There is a highdicom draft implementation of what this could look like.
One issue is that currently SEGs images are limited to 8 bits per pixel, which would limit the number of segments representable in “LABELMAP” style to 255. This may not be high enough for some applications (e.g. instance segmentation). A proposal on “label map” encoding should consider whether this limitation should be relaxed.
Fractional segs are quantized and stored as integers. As mentioned above, the bits allocated is limited to a maximum of 8 currently. This means that fractional segmentations have limited precision and are quantized to 256 values, which is a lower level of precision than users would generally expect.
There are repeated reports of interoperability issues between segmentations created with highdicom and viewed in OHIF. See this issue.

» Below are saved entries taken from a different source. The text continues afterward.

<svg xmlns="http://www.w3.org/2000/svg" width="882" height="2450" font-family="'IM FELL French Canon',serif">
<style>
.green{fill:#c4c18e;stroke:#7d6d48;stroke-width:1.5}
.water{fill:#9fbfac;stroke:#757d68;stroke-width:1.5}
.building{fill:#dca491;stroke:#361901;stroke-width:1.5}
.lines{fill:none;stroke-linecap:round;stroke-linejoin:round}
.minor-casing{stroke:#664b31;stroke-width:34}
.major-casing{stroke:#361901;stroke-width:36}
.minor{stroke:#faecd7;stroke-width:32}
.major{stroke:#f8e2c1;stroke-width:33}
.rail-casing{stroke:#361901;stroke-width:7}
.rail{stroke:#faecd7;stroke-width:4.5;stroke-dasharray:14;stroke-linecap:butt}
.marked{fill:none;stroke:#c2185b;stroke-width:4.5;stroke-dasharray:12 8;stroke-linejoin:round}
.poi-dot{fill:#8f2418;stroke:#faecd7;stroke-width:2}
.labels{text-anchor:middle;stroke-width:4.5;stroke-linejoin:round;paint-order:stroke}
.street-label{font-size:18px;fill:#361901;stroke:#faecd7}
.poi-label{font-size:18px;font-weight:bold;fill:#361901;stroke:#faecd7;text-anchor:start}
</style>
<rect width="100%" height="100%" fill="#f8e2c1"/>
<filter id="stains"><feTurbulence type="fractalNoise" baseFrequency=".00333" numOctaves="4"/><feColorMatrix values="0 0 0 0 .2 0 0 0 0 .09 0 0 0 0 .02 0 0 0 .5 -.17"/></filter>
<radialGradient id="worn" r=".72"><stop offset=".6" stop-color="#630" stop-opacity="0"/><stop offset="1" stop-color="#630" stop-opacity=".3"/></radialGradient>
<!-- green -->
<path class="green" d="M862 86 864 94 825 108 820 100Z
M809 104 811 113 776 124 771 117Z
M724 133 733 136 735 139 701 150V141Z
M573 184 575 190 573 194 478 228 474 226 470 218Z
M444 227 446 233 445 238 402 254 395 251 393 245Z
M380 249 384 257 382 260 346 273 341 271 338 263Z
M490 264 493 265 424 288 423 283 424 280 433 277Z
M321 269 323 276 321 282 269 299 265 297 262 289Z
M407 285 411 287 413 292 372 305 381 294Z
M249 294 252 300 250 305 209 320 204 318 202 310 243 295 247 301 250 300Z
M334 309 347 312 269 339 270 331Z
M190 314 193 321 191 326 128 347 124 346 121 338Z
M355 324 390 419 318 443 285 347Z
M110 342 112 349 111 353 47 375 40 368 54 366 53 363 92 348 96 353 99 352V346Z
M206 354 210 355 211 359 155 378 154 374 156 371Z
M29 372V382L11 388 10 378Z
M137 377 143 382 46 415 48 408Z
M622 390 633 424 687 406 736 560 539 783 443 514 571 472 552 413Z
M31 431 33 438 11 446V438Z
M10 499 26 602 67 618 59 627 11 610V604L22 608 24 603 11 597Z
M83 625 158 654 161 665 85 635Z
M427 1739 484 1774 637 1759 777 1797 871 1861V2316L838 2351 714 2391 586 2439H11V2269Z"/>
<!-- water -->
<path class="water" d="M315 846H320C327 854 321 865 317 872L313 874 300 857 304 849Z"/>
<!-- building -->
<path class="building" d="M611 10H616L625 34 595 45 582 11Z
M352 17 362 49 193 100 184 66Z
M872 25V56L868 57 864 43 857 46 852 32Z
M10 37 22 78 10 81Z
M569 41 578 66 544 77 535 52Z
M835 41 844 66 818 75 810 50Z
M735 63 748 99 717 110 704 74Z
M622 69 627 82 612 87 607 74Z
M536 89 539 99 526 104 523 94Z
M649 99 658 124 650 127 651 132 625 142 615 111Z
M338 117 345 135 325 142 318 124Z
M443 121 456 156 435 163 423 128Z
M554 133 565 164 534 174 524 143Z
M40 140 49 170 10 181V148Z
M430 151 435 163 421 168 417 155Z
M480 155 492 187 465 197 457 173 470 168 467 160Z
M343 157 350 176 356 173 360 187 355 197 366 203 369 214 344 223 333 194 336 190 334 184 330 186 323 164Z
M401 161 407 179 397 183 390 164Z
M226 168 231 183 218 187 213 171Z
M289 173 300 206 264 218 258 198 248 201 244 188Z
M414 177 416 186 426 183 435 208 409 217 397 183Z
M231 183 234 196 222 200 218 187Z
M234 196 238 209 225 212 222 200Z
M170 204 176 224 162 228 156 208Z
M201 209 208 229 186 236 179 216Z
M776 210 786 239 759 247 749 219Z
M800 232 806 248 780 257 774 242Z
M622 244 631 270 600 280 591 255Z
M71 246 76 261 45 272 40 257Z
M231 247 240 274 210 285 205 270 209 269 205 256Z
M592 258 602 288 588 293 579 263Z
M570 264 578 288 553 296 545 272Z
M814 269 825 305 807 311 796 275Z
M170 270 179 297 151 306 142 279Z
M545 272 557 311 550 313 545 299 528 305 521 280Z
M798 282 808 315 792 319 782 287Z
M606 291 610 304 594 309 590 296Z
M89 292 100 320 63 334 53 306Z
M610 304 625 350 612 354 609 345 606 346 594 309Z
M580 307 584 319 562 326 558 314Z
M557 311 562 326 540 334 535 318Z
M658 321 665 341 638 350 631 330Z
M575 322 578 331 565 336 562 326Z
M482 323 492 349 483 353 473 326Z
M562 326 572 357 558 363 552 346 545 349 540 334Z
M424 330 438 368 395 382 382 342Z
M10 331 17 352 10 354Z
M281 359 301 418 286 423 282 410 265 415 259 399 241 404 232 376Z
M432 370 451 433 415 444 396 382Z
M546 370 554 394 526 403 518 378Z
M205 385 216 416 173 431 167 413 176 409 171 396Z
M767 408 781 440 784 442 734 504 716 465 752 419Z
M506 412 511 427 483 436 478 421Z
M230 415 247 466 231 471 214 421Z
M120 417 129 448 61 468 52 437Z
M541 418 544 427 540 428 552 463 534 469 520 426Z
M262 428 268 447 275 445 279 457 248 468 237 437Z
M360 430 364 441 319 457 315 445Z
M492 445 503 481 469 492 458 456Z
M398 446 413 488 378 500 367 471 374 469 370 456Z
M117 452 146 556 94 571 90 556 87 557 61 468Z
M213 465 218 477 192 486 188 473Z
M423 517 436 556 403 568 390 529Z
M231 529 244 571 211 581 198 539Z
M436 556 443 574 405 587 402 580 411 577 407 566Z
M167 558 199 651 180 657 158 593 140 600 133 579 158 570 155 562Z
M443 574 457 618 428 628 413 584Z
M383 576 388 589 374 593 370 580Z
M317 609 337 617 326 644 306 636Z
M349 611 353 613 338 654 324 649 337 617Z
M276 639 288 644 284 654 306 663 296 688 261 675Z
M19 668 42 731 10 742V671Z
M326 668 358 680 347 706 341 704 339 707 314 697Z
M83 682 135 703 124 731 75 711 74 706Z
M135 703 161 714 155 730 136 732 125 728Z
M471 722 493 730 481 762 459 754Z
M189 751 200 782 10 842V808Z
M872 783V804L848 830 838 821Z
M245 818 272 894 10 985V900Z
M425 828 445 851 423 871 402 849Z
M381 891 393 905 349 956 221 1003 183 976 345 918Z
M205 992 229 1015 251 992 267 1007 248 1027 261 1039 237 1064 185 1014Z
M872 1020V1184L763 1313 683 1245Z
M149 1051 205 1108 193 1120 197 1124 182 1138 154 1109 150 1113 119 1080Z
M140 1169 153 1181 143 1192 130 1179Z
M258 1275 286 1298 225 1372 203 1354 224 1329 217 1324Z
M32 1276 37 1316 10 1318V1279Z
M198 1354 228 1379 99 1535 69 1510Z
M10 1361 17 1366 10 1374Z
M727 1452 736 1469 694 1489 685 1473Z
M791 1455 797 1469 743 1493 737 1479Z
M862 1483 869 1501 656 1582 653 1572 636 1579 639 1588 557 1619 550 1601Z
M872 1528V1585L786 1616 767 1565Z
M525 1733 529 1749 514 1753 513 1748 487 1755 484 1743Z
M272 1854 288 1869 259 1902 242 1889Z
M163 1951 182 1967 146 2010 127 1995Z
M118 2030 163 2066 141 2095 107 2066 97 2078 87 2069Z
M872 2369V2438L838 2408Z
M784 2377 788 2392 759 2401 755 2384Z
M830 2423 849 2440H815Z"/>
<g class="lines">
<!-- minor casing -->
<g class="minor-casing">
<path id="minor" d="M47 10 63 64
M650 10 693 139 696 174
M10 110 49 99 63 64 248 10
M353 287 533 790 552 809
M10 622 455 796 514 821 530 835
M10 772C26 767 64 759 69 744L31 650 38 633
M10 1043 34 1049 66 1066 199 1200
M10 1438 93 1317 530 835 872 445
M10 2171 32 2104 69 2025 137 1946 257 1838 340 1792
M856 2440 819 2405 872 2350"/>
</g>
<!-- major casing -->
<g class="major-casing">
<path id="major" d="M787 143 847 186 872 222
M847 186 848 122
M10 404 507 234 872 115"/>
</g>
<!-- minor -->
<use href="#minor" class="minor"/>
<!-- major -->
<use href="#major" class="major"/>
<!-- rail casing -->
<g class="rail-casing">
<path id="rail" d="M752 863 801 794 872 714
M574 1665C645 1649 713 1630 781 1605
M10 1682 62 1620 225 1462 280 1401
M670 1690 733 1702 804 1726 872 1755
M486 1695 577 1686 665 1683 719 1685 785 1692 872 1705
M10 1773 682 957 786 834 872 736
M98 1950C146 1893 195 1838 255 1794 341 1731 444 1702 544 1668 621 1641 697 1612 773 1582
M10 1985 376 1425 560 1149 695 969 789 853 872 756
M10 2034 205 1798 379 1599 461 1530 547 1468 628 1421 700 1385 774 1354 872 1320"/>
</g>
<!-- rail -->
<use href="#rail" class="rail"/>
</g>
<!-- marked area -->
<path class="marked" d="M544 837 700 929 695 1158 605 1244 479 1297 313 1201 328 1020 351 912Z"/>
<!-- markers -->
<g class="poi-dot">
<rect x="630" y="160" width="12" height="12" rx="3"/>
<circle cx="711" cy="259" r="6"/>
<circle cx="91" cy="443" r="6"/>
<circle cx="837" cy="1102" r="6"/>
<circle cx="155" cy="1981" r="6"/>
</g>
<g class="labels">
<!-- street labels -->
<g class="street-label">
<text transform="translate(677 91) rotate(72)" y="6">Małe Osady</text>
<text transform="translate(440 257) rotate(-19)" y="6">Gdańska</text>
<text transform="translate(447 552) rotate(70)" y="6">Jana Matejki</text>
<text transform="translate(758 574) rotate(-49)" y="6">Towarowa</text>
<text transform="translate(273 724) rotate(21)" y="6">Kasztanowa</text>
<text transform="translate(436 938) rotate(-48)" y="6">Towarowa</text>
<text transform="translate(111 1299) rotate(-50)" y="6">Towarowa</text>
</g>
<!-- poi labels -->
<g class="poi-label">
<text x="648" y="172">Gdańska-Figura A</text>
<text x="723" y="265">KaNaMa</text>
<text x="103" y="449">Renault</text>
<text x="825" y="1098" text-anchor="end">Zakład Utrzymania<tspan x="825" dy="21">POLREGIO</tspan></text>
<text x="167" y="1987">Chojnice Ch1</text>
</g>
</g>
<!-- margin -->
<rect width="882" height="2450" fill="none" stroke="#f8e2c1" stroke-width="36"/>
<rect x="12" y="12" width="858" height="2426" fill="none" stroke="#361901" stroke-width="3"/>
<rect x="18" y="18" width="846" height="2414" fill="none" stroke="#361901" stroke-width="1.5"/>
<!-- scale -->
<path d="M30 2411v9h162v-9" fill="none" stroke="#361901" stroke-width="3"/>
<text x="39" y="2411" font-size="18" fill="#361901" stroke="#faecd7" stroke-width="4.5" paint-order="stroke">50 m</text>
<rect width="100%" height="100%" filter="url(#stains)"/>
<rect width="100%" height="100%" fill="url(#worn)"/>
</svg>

Multiple users of highdicom have been asking for support for 2D+T files. This is possible but not straightforward due to the need to create a dimension organization methodology that includes time as a dimension. Due to time limitations this has not been a priority for highdicom but remains an open issue. See
A broader issue is whether these would be understood by viewing software unless the dimension organization method is standardized to some extent.